-- DATASET EXCERPTS follows --
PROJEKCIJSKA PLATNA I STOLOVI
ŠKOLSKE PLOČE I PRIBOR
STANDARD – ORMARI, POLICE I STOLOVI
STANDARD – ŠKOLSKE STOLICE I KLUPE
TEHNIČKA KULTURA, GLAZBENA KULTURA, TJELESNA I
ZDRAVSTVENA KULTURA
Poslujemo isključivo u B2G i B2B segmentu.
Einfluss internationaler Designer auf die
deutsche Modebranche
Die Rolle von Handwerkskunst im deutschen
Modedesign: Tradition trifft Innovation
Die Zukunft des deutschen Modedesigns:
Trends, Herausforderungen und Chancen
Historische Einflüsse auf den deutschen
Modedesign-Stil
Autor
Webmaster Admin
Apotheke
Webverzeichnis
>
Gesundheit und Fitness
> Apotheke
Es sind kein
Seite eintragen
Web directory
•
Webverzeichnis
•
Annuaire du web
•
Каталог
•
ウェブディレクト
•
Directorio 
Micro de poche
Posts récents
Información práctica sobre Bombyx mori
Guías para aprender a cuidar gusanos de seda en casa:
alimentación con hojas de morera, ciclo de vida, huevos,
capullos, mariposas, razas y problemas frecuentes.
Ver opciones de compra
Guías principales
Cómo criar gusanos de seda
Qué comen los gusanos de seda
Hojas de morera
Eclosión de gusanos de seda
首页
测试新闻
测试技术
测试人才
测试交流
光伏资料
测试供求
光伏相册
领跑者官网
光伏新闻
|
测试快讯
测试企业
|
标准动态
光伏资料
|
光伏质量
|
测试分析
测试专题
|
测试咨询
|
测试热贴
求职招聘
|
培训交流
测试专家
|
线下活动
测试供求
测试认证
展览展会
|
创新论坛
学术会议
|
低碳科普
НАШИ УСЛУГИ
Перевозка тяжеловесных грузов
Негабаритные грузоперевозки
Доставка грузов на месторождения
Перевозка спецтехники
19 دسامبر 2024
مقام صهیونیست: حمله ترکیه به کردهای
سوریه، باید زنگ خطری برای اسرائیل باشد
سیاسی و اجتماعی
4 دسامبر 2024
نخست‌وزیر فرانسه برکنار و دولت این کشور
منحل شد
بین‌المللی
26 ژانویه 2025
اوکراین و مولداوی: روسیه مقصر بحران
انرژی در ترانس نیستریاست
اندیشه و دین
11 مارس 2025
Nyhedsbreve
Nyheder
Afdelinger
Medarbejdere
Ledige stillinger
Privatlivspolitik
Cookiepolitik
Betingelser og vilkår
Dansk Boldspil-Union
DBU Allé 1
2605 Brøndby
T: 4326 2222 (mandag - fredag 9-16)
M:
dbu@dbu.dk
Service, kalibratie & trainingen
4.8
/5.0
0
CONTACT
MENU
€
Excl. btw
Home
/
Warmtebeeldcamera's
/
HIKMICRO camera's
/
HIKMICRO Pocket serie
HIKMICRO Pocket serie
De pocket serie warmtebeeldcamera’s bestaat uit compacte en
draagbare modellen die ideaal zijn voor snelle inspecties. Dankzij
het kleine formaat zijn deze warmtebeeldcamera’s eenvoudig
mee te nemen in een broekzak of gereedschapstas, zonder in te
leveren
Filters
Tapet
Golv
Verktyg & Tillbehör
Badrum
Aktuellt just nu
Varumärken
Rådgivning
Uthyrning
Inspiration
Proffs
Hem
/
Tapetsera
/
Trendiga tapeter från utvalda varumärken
-- DATASET EXCERPTS concluded --
[ACTIVITY] Print every line above without changing anything in it.

[EXERCISE RESPONSE]
PROJEKCIJSKA PLATNA I STOLOVI
ŠKOLSKE PLOČE I PRIBOR
STANDARD – ORMARI, POLICE I STOLOVI
STANDARD – ŠKOLSKE STOLICE I KLUPE
TEHNIČKA KULTURA, GLAZBENA KULTURA, TJELESNA I
ZDRAVSTVENA KULTURA
Poslujemo isključivo u B2G i B2B segmentu.
Einfluss internationaler Designer auf die
deutsche Modebranche
Die Rolle von Handwerkskunst im deutschen
Modedesign: Tradition trifft Innovation
Die Zukunft des deutschen Modedesigns:
Trends, Herausforderungen und Chancen
Historische Einflüsse auf den deutschen
Modedesign-Stil
Autor
Webmaster Admin
Apotheke
Webverzeichnis
>
Gesundheit und Fitness
> Apotheke
Es sind kein
Seite eintragen
Web directory
•
Webverzeichnis
•
Annuaire du web
•
Каталог
•
ウェブディレクト
•
Directorio 
Micro de poche
Posts récents
Información práctica sobre Bombyx mori
Guías para aprender a cuidar gusanos de seda en casa:
alimentación con hojas de morera, ciclo de vida, huevos,
capullos, mariposas, razas y problemas frecuentes.
Ver opciones de compra
Guías principales
Cómo criar gusanos de seda
Qué comen los gusanos de seda
Hojas de morera
Eclosión de gusanos de seda
首页
测试新闻
测试技术
测试人才
测试交流
光伏资料
测试供求
光伏相册
领跑者官网
光伏新闻
|
测试快讯
测试企业
|
标准动态
光伏资料
|
光伏质量
|
测试分析
测试专题
|
测试咨询
|
测试热贴
求职招聘
|
培训交流
测试专家
|
线下活动
测试供求
测试认证
展览展会
|
创新论坛
学术会议
|
低碳科普
НАШИ УСЛУГИ
Перевозка тяжеловесных грузов
Негабаритные грузоперевозки
Доставка грузов на месторождения
Перевозка спецтехники
19 دسامبر 2024
مقام صهیونیست: حمله ترکیه به کردهای
سوریه، باید زنگ خطری برای اسرائیل باشد
سیاسی و اجتماعی
4 دسامبر 2024
نخست‌وزیر فرانسه برکنار و دولت این کشور
منحل شد
بین‌المللی
26 ژانویه 2025
اوکراین و مولداوی: روسیه مقصر بحران
انرژی در ترانس نیستریاست
اندیشه و دین
11 مارس 2025
Nyhedsbreve
Nyheder
Afdelinger
Medarbejdere
Ledige stillinger
Privatlivspolitik
Cookiepolitik
Betingelser og vilkår
Dansk Boldspil-Union
DBU Allé 1
2605 Brøndby
T: 4326 2222 (mandag - fredag 9-16)
M:
dbu@dbu.dk
Service, kalibratie & trainingen
4.8
/5.0
0
CONTACT
MENU
€
Excl. btw
Home
/
Warmtebeeldcamera's
/
HIKMICRO camera's
/
HIKMICRO Pocket serie
HIKMICRO Pocket serie
De pocket serie warmtebeeldcamera’s bestaat uit compacte en
draagbare modellen die ideaal zijn voor snelle inspecties. Dankzij
het kleine formaat zijn deze warmtebeeldcamera’s eenvoudig
mee te nemen in een broekzak of gereedschapstas, zonder in te
leveren
Filters
Tapet
Golv
Verktyg & Tillbehör
Badrum
Aktuellt just nu
Varumärken
Rådgivning
Uthyrning
Inspiration
Proffs
Hem
/
Tapetsera
/
Trendiga tapeter från utvalda varumärken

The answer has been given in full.